| Your instructions |
Set out exactly, and with nothing added, the line containing "Identify the document" and every line after it through the final line of the data.

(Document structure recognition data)
= = =

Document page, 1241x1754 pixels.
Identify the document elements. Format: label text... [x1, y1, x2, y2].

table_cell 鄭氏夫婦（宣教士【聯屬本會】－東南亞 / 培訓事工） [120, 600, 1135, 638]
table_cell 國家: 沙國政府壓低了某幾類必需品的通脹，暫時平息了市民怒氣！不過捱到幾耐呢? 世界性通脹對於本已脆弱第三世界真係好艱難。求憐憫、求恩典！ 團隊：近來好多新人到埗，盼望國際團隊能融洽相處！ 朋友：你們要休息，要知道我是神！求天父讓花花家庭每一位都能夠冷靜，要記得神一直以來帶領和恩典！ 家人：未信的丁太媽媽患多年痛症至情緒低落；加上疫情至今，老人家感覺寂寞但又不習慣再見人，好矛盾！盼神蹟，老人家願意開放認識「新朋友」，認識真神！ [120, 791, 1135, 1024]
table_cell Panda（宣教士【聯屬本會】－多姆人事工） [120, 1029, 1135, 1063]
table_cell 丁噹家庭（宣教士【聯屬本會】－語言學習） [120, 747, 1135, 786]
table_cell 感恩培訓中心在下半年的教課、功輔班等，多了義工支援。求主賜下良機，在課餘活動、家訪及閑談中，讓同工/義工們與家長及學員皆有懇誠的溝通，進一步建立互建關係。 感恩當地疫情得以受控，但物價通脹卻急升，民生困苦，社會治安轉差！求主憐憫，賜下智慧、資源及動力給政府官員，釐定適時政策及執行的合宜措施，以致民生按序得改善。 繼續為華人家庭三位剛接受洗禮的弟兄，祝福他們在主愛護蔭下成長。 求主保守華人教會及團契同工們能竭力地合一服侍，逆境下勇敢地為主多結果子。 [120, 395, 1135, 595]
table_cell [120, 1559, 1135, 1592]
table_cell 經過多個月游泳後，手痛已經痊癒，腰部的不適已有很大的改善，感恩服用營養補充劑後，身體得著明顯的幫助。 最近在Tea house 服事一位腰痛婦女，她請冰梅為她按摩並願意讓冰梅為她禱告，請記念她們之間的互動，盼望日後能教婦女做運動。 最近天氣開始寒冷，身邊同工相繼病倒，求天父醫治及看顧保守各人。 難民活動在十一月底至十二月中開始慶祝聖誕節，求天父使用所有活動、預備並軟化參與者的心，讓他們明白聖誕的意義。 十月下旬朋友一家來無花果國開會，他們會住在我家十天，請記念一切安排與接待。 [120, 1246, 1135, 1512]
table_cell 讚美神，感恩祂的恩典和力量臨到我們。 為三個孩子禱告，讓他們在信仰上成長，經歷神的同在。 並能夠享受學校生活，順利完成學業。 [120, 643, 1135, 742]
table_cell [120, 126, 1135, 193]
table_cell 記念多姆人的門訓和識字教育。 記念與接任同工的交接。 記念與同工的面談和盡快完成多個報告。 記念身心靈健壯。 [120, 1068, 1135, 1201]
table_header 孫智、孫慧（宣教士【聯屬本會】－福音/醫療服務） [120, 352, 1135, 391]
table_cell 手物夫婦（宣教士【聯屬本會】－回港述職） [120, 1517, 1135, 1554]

= = =

| Solution to the problem |
Identify the document elements. Format: label text... [x1, y1, x2, y2].

table_cell 鄭氏夫婦（宣教士【聯屬本會】－東南亞 / 培訓事工） [120, 600, 1135, 638]
table_cell 國家: 沙國政府壓低了某幾類必需品的通脹，暫時平息了市民怒氣！不過捱到幾耐呢? 世界性通脹對於本已脆弱第三世界真係好艱難。求憐憫、求恩典！ 團隊：近來好多新人到埗，盼望國際團隊能融洽相處！ 朋友：你們要休息，要知道我是神！求天父讓花花家庭每一位都能夠冷靜，要記得神一直以來帶領和恩典！ 家人：未信的丁太媽媽患多年痛症至情緒低落；加上疫情至今，老人家感覺寂寞但又不習慣再見人，好矛盾！盼神蹟，老人家願意開放認識「新朋友」，認識真神！ [120, 791, 1135, 1024]
table_cell Panda（宣教士【聯屬本會】－多姆人事工） [120, 1029, 1135, 1063]
table_cell 丁噹家庭（宣教士【聯屬本會】－語言學習） [120, 747, 1135, 786]
table_cell 感恩培訓中心在下半年的教課、功輔班等，多了義工支援。求主賜下良機，在課餘活動、家訪及閑談中，讓同工/義工們與家長及學員皆有懇誠的溝通，進一步建立互建關係。 感恩當地疫情得以受控，但物價通脹卻急升，民生困苦，社會治安轉差！求主憐憫，賜下智慧、資源及動力給政府官員，釐定適時政策及執行的合宜措施，以致民生按序得改善。 繼續為華人家庭三位剛接受洗禮的弟兄，祝福他們在主愛護蔭下成長。 求主保守華人教會及團契同工們能竭力地合一服侍，逆境下勇敢地為主多結果子。 [120, 395, 1135, 595]
table_cell [120, 1559, 1135, 1592]
table_cell 經過多個月游泳後，手痛已經痊癒，腰部的不適已有很大的改善，感恩服用營養補充劑後，身體得著明顯的幫助。 最近在Tea house 服事一位腰痛婦女，她請冰梅為她按摩並願意讓冰梅為她禱告，請記念她們之間的互動，盼望日後能教婦女做運動。 最近天氣開始寒冷，身邊同工相繼病倒，求天父醫治及看顧保守各人。 難民活動在十一月底至十二月中開始慶祝聖誕節，求天父使用所有活動、預備並軟化參與者的心，讓他們明白聖誕的意義。 十月下旬朋友一家來無花果國開會，他們會住在我家十天，請記念一切安排與接待。 [120, 1246, 1135, 1512]
table_cell 讚美神，感恩祂的恩典和力量臨到我們。 為三個孩子禱告，讓他們在信仰上成長，經歷神的同在。 並能夠享受學校生活，順利完成學業。 [120, 643, 1135, 742]
table_cell [120, 126, 1135, 193]
table_cell 記念多姆人的門訓和識字教育。 記念與接任同工的交接。 記念與同工的面談和盡快完成多個報告。 記念身心靈健壯。 [120, 1068, 1135, 1201]
table_header 孫智、孫慧（宣教士【聯屬本會】－福音/醫療服務） [120, 352, 1135, 391]
table_cell 手物夫婦（宣教士【聯屬本會】－回港述職） [120, 1517, 1135, 1554]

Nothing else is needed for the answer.